▸ **EXERCISE DESCRIPTION**
Work out how many lines of the listing contain the string "iliac", treating case as significant, and give only that number.

(A block of data)

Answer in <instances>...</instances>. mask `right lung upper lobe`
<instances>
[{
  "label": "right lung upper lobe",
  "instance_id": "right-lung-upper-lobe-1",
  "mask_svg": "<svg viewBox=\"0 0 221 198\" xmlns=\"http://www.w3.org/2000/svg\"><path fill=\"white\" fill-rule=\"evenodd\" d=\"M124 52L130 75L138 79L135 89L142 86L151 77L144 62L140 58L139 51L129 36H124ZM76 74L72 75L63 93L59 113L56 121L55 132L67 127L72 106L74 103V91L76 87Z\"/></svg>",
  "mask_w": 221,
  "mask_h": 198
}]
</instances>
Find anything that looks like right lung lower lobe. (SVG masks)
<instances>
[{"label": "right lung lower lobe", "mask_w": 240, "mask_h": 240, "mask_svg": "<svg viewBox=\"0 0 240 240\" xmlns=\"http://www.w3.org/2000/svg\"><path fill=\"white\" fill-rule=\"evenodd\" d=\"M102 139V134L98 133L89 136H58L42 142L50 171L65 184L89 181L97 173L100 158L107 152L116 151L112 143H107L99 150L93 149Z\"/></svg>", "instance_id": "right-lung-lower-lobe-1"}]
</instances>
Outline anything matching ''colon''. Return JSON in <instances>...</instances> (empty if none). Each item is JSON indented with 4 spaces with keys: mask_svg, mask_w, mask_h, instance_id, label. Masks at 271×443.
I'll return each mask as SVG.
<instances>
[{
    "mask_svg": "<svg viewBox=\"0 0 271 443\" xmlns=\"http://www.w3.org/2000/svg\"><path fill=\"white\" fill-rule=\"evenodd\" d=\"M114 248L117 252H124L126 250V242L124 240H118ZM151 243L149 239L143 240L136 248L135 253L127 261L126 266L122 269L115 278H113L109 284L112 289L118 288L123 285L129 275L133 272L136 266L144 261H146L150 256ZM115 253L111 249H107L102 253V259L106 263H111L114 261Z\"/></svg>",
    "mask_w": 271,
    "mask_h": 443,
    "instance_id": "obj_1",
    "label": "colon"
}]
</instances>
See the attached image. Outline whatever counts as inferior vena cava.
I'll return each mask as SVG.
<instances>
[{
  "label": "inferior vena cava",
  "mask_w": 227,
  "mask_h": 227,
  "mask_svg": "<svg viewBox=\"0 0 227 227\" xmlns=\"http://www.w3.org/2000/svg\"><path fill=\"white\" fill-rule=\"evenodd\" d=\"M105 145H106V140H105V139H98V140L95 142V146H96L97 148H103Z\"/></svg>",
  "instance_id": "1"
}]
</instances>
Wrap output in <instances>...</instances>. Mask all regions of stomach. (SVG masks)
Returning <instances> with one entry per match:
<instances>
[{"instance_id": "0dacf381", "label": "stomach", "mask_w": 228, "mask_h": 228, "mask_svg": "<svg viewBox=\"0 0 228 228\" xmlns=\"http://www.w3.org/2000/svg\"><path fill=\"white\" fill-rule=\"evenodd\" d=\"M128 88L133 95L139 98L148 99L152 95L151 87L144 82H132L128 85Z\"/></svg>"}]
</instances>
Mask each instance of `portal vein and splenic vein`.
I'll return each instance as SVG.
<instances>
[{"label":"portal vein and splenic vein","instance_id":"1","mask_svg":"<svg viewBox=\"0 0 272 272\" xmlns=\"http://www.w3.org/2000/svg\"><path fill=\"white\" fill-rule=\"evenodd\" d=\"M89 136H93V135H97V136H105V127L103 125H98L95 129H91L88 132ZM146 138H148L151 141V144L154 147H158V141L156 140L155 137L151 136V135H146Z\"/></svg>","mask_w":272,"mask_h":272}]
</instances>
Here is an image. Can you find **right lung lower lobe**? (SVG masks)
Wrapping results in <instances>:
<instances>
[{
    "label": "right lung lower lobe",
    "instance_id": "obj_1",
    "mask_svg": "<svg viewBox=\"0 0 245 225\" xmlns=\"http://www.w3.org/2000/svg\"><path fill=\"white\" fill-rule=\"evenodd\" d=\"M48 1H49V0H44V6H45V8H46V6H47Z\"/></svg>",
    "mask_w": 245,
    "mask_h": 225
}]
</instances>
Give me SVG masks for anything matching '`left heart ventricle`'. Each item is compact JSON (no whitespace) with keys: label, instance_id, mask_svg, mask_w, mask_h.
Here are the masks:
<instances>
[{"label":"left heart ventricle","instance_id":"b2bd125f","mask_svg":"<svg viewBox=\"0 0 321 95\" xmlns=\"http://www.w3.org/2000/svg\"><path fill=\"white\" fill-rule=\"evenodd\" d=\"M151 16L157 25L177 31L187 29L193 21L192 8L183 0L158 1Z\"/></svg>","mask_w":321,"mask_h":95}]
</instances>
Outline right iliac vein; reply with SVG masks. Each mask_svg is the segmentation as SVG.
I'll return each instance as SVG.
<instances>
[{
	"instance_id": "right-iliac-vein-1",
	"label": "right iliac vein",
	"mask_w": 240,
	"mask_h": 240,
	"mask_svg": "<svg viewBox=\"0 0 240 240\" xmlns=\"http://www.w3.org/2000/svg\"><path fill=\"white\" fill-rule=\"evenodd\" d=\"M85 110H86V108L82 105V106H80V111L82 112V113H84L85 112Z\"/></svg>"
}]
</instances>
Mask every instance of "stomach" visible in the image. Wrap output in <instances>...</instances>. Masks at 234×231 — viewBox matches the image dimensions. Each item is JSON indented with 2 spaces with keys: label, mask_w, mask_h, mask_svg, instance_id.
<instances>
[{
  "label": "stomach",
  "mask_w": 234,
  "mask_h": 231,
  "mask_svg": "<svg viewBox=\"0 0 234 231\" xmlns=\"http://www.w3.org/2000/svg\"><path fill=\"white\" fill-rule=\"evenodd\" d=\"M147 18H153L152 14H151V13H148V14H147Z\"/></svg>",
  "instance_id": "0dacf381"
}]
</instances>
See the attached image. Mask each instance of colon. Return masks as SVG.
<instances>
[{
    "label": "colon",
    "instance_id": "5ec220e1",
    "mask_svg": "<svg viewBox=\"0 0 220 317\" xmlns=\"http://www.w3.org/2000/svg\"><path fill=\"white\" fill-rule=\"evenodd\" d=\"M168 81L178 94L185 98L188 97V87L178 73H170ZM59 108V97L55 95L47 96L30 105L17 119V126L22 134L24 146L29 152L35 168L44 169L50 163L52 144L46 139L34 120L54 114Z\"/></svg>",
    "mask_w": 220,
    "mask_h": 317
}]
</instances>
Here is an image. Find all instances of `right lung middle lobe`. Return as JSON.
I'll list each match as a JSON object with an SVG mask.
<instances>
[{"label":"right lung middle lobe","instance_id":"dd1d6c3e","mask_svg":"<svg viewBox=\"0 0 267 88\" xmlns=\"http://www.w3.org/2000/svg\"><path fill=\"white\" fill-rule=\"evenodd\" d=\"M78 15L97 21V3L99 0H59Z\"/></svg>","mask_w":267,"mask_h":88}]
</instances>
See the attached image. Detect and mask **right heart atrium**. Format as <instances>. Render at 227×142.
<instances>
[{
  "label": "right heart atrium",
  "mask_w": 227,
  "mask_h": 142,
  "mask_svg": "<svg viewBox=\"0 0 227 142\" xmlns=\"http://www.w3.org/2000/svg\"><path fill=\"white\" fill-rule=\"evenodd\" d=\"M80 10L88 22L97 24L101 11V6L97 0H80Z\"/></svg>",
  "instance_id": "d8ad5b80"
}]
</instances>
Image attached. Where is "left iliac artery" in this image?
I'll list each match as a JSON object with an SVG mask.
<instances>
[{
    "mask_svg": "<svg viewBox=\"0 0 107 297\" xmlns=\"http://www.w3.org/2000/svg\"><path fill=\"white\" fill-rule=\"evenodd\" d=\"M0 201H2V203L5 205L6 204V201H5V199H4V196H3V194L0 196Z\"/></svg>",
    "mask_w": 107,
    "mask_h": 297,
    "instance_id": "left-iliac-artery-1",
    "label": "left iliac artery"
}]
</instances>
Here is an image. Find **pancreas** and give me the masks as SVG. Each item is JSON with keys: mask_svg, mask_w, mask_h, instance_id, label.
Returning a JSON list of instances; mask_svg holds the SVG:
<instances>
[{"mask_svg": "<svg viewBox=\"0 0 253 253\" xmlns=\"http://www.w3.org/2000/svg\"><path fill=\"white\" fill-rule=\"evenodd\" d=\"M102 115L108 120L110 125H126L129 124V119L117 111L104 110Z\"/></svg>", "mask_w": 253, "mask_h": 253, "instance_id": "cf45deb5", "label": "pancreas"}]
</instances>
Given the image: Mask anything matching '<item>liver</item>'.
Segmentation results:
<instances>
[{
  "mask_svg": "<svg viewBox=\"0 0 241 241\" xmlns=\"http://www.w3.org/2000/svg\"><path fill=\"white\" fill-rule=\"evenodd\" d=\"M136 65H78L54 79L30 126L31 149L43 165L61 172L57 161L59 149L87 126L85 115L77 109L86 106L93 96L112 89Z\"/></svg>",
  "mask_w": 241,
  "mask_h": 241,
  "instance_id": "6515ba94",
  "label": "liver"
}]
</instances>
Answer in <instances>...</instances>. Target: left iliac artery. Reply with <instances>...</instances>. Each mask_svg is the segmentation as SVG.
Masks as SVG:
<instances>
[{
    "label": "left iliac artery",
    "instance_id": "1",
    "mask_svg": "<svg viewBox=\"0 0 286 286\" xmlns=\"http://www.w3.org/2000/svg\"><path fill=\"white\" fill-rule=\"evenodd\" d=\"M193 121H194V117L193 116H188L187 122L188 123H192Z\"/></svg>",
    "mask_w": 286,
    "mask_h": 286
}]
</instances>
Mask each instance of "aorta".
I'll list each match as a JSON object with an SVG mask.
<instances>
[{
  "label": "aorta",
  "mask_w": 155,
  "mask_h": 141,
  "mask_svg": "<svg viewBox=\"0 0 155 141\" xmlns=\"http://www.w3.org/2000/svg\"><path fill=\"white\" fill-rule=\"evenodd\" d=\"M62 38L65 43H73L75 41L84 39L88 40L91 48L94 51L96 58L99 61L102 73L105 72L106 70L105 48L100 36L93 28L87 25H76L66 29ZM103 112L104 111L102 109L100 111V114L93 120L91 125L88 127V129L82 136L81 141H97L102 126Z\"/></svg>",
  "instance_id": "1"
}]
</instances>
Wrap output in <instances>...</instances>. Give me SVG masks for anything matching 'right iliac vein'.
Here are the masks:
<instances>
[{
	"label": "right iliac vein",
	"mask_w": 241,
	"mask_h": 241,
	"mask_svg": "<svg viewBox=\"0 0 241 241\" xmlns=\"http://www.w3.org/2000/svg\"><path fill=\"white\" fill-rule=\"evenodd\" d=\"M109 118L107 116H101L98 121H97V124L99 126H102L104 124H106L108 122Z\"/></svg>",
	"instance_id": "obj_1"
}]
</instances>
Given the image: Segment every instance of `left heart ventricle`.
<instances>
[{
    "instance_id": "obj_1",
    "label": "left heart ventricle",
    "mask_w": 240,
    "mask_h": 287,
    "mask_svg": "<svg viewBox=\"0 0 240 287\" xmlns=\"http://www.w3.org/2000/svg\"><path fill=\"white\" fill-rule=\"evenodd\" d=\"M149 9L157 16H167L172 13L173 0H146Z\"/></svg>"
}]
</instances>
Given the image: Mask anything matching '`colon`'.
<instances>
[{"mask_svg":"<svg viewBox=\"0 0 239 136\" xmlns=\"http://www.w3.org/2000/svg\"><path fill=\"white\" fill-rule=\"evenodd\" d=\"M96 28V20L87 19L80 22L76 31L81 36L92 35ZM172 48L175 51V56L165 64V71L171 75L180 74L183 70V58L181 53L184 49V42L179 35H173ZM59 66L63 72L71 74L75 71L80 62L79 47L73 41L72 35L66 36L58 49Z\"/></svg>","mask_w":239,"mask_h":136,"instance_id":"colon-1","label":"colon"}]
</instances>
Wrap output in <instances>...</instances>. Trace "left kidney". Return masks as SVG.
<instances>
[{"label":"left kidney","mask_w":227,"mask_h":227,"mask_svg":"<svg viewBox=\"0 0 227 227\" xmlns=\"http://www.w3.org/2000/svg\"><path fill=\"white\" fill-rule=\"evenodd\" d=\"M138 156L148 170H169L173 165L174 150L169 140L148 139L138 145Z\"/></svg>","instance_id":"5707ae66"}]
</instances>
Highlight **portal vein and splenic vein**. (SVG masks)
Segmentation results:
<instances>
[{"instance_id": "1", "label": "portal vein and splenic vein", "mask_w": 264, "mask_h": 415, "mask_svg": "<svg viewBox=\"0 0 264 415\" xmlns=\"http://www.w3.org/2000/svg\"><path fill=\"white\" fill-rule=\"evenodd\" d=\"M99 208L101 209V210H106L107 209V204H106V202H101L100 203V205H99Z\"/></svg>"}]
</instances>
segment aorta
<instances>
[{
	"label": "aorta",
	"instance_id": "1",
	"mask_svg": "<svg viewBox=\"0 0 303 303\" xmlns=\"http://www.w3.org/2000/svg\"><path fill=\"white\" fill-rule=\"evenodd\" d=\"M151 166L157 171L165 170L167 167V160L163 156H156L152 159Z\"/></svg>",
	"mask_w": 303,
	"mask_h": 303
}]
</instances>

▸ **EXERCISE RESPONSE**
10